* Goal of the exercise
For the word "thành", search the records and show each line in which it occurs.

### Supplied records ###

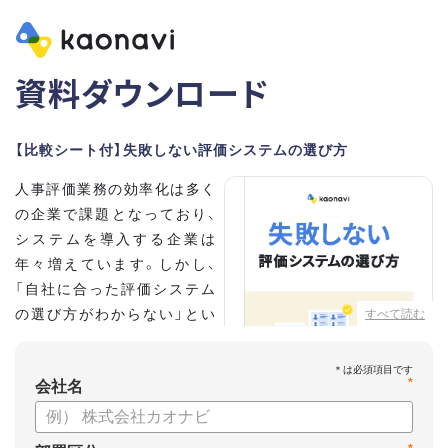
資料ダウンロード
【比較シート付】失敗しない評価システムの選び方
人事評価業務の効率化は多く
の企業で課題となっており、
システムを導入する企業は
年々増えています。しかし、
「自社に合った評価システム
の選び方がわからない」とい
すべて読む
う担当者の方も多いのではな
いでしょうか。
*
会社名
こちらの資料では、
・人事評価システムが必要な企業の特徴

###
### Supplied records ###

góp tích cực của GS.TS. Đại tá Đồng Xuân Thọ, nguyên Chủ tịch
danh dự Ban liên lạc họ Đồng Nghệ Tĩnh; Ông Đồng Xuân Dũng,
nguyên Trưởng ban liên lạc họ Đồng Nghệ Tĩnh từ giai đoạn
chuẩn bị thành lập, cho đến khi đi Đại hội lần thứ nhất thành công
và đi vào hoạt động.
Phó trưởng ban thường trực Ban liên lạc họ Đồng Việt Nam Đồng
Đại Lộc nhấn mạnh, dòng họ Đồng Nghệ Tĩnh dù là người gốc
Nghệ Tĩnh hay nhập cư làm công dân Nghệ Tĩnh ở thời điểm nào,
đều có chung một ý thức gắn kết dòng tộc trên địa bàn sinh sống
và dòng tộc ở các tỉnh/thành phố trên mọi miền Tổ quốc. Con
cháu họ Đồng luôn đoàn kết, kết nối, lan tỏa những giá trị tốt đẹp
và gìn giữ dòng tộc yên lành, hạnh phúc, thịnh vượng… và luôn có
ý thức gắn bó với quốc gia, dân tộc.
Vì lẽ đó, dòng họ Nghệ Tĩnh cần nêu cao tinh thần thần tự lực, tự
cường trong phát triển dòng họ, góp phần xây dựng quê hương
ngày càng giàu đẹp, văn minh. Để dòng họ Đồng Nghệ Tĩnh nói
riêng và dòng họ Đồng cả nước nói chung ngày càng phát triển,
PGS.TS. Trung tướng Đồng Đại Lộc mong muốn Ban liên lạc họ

###

* The answer
chuẩn bị thành lập, cho đến khi đi Đại hội lần thứ nhất thành công
và dòng tộc ở các tỉnh/thành phố trên mọi miền Tổ quốc. Con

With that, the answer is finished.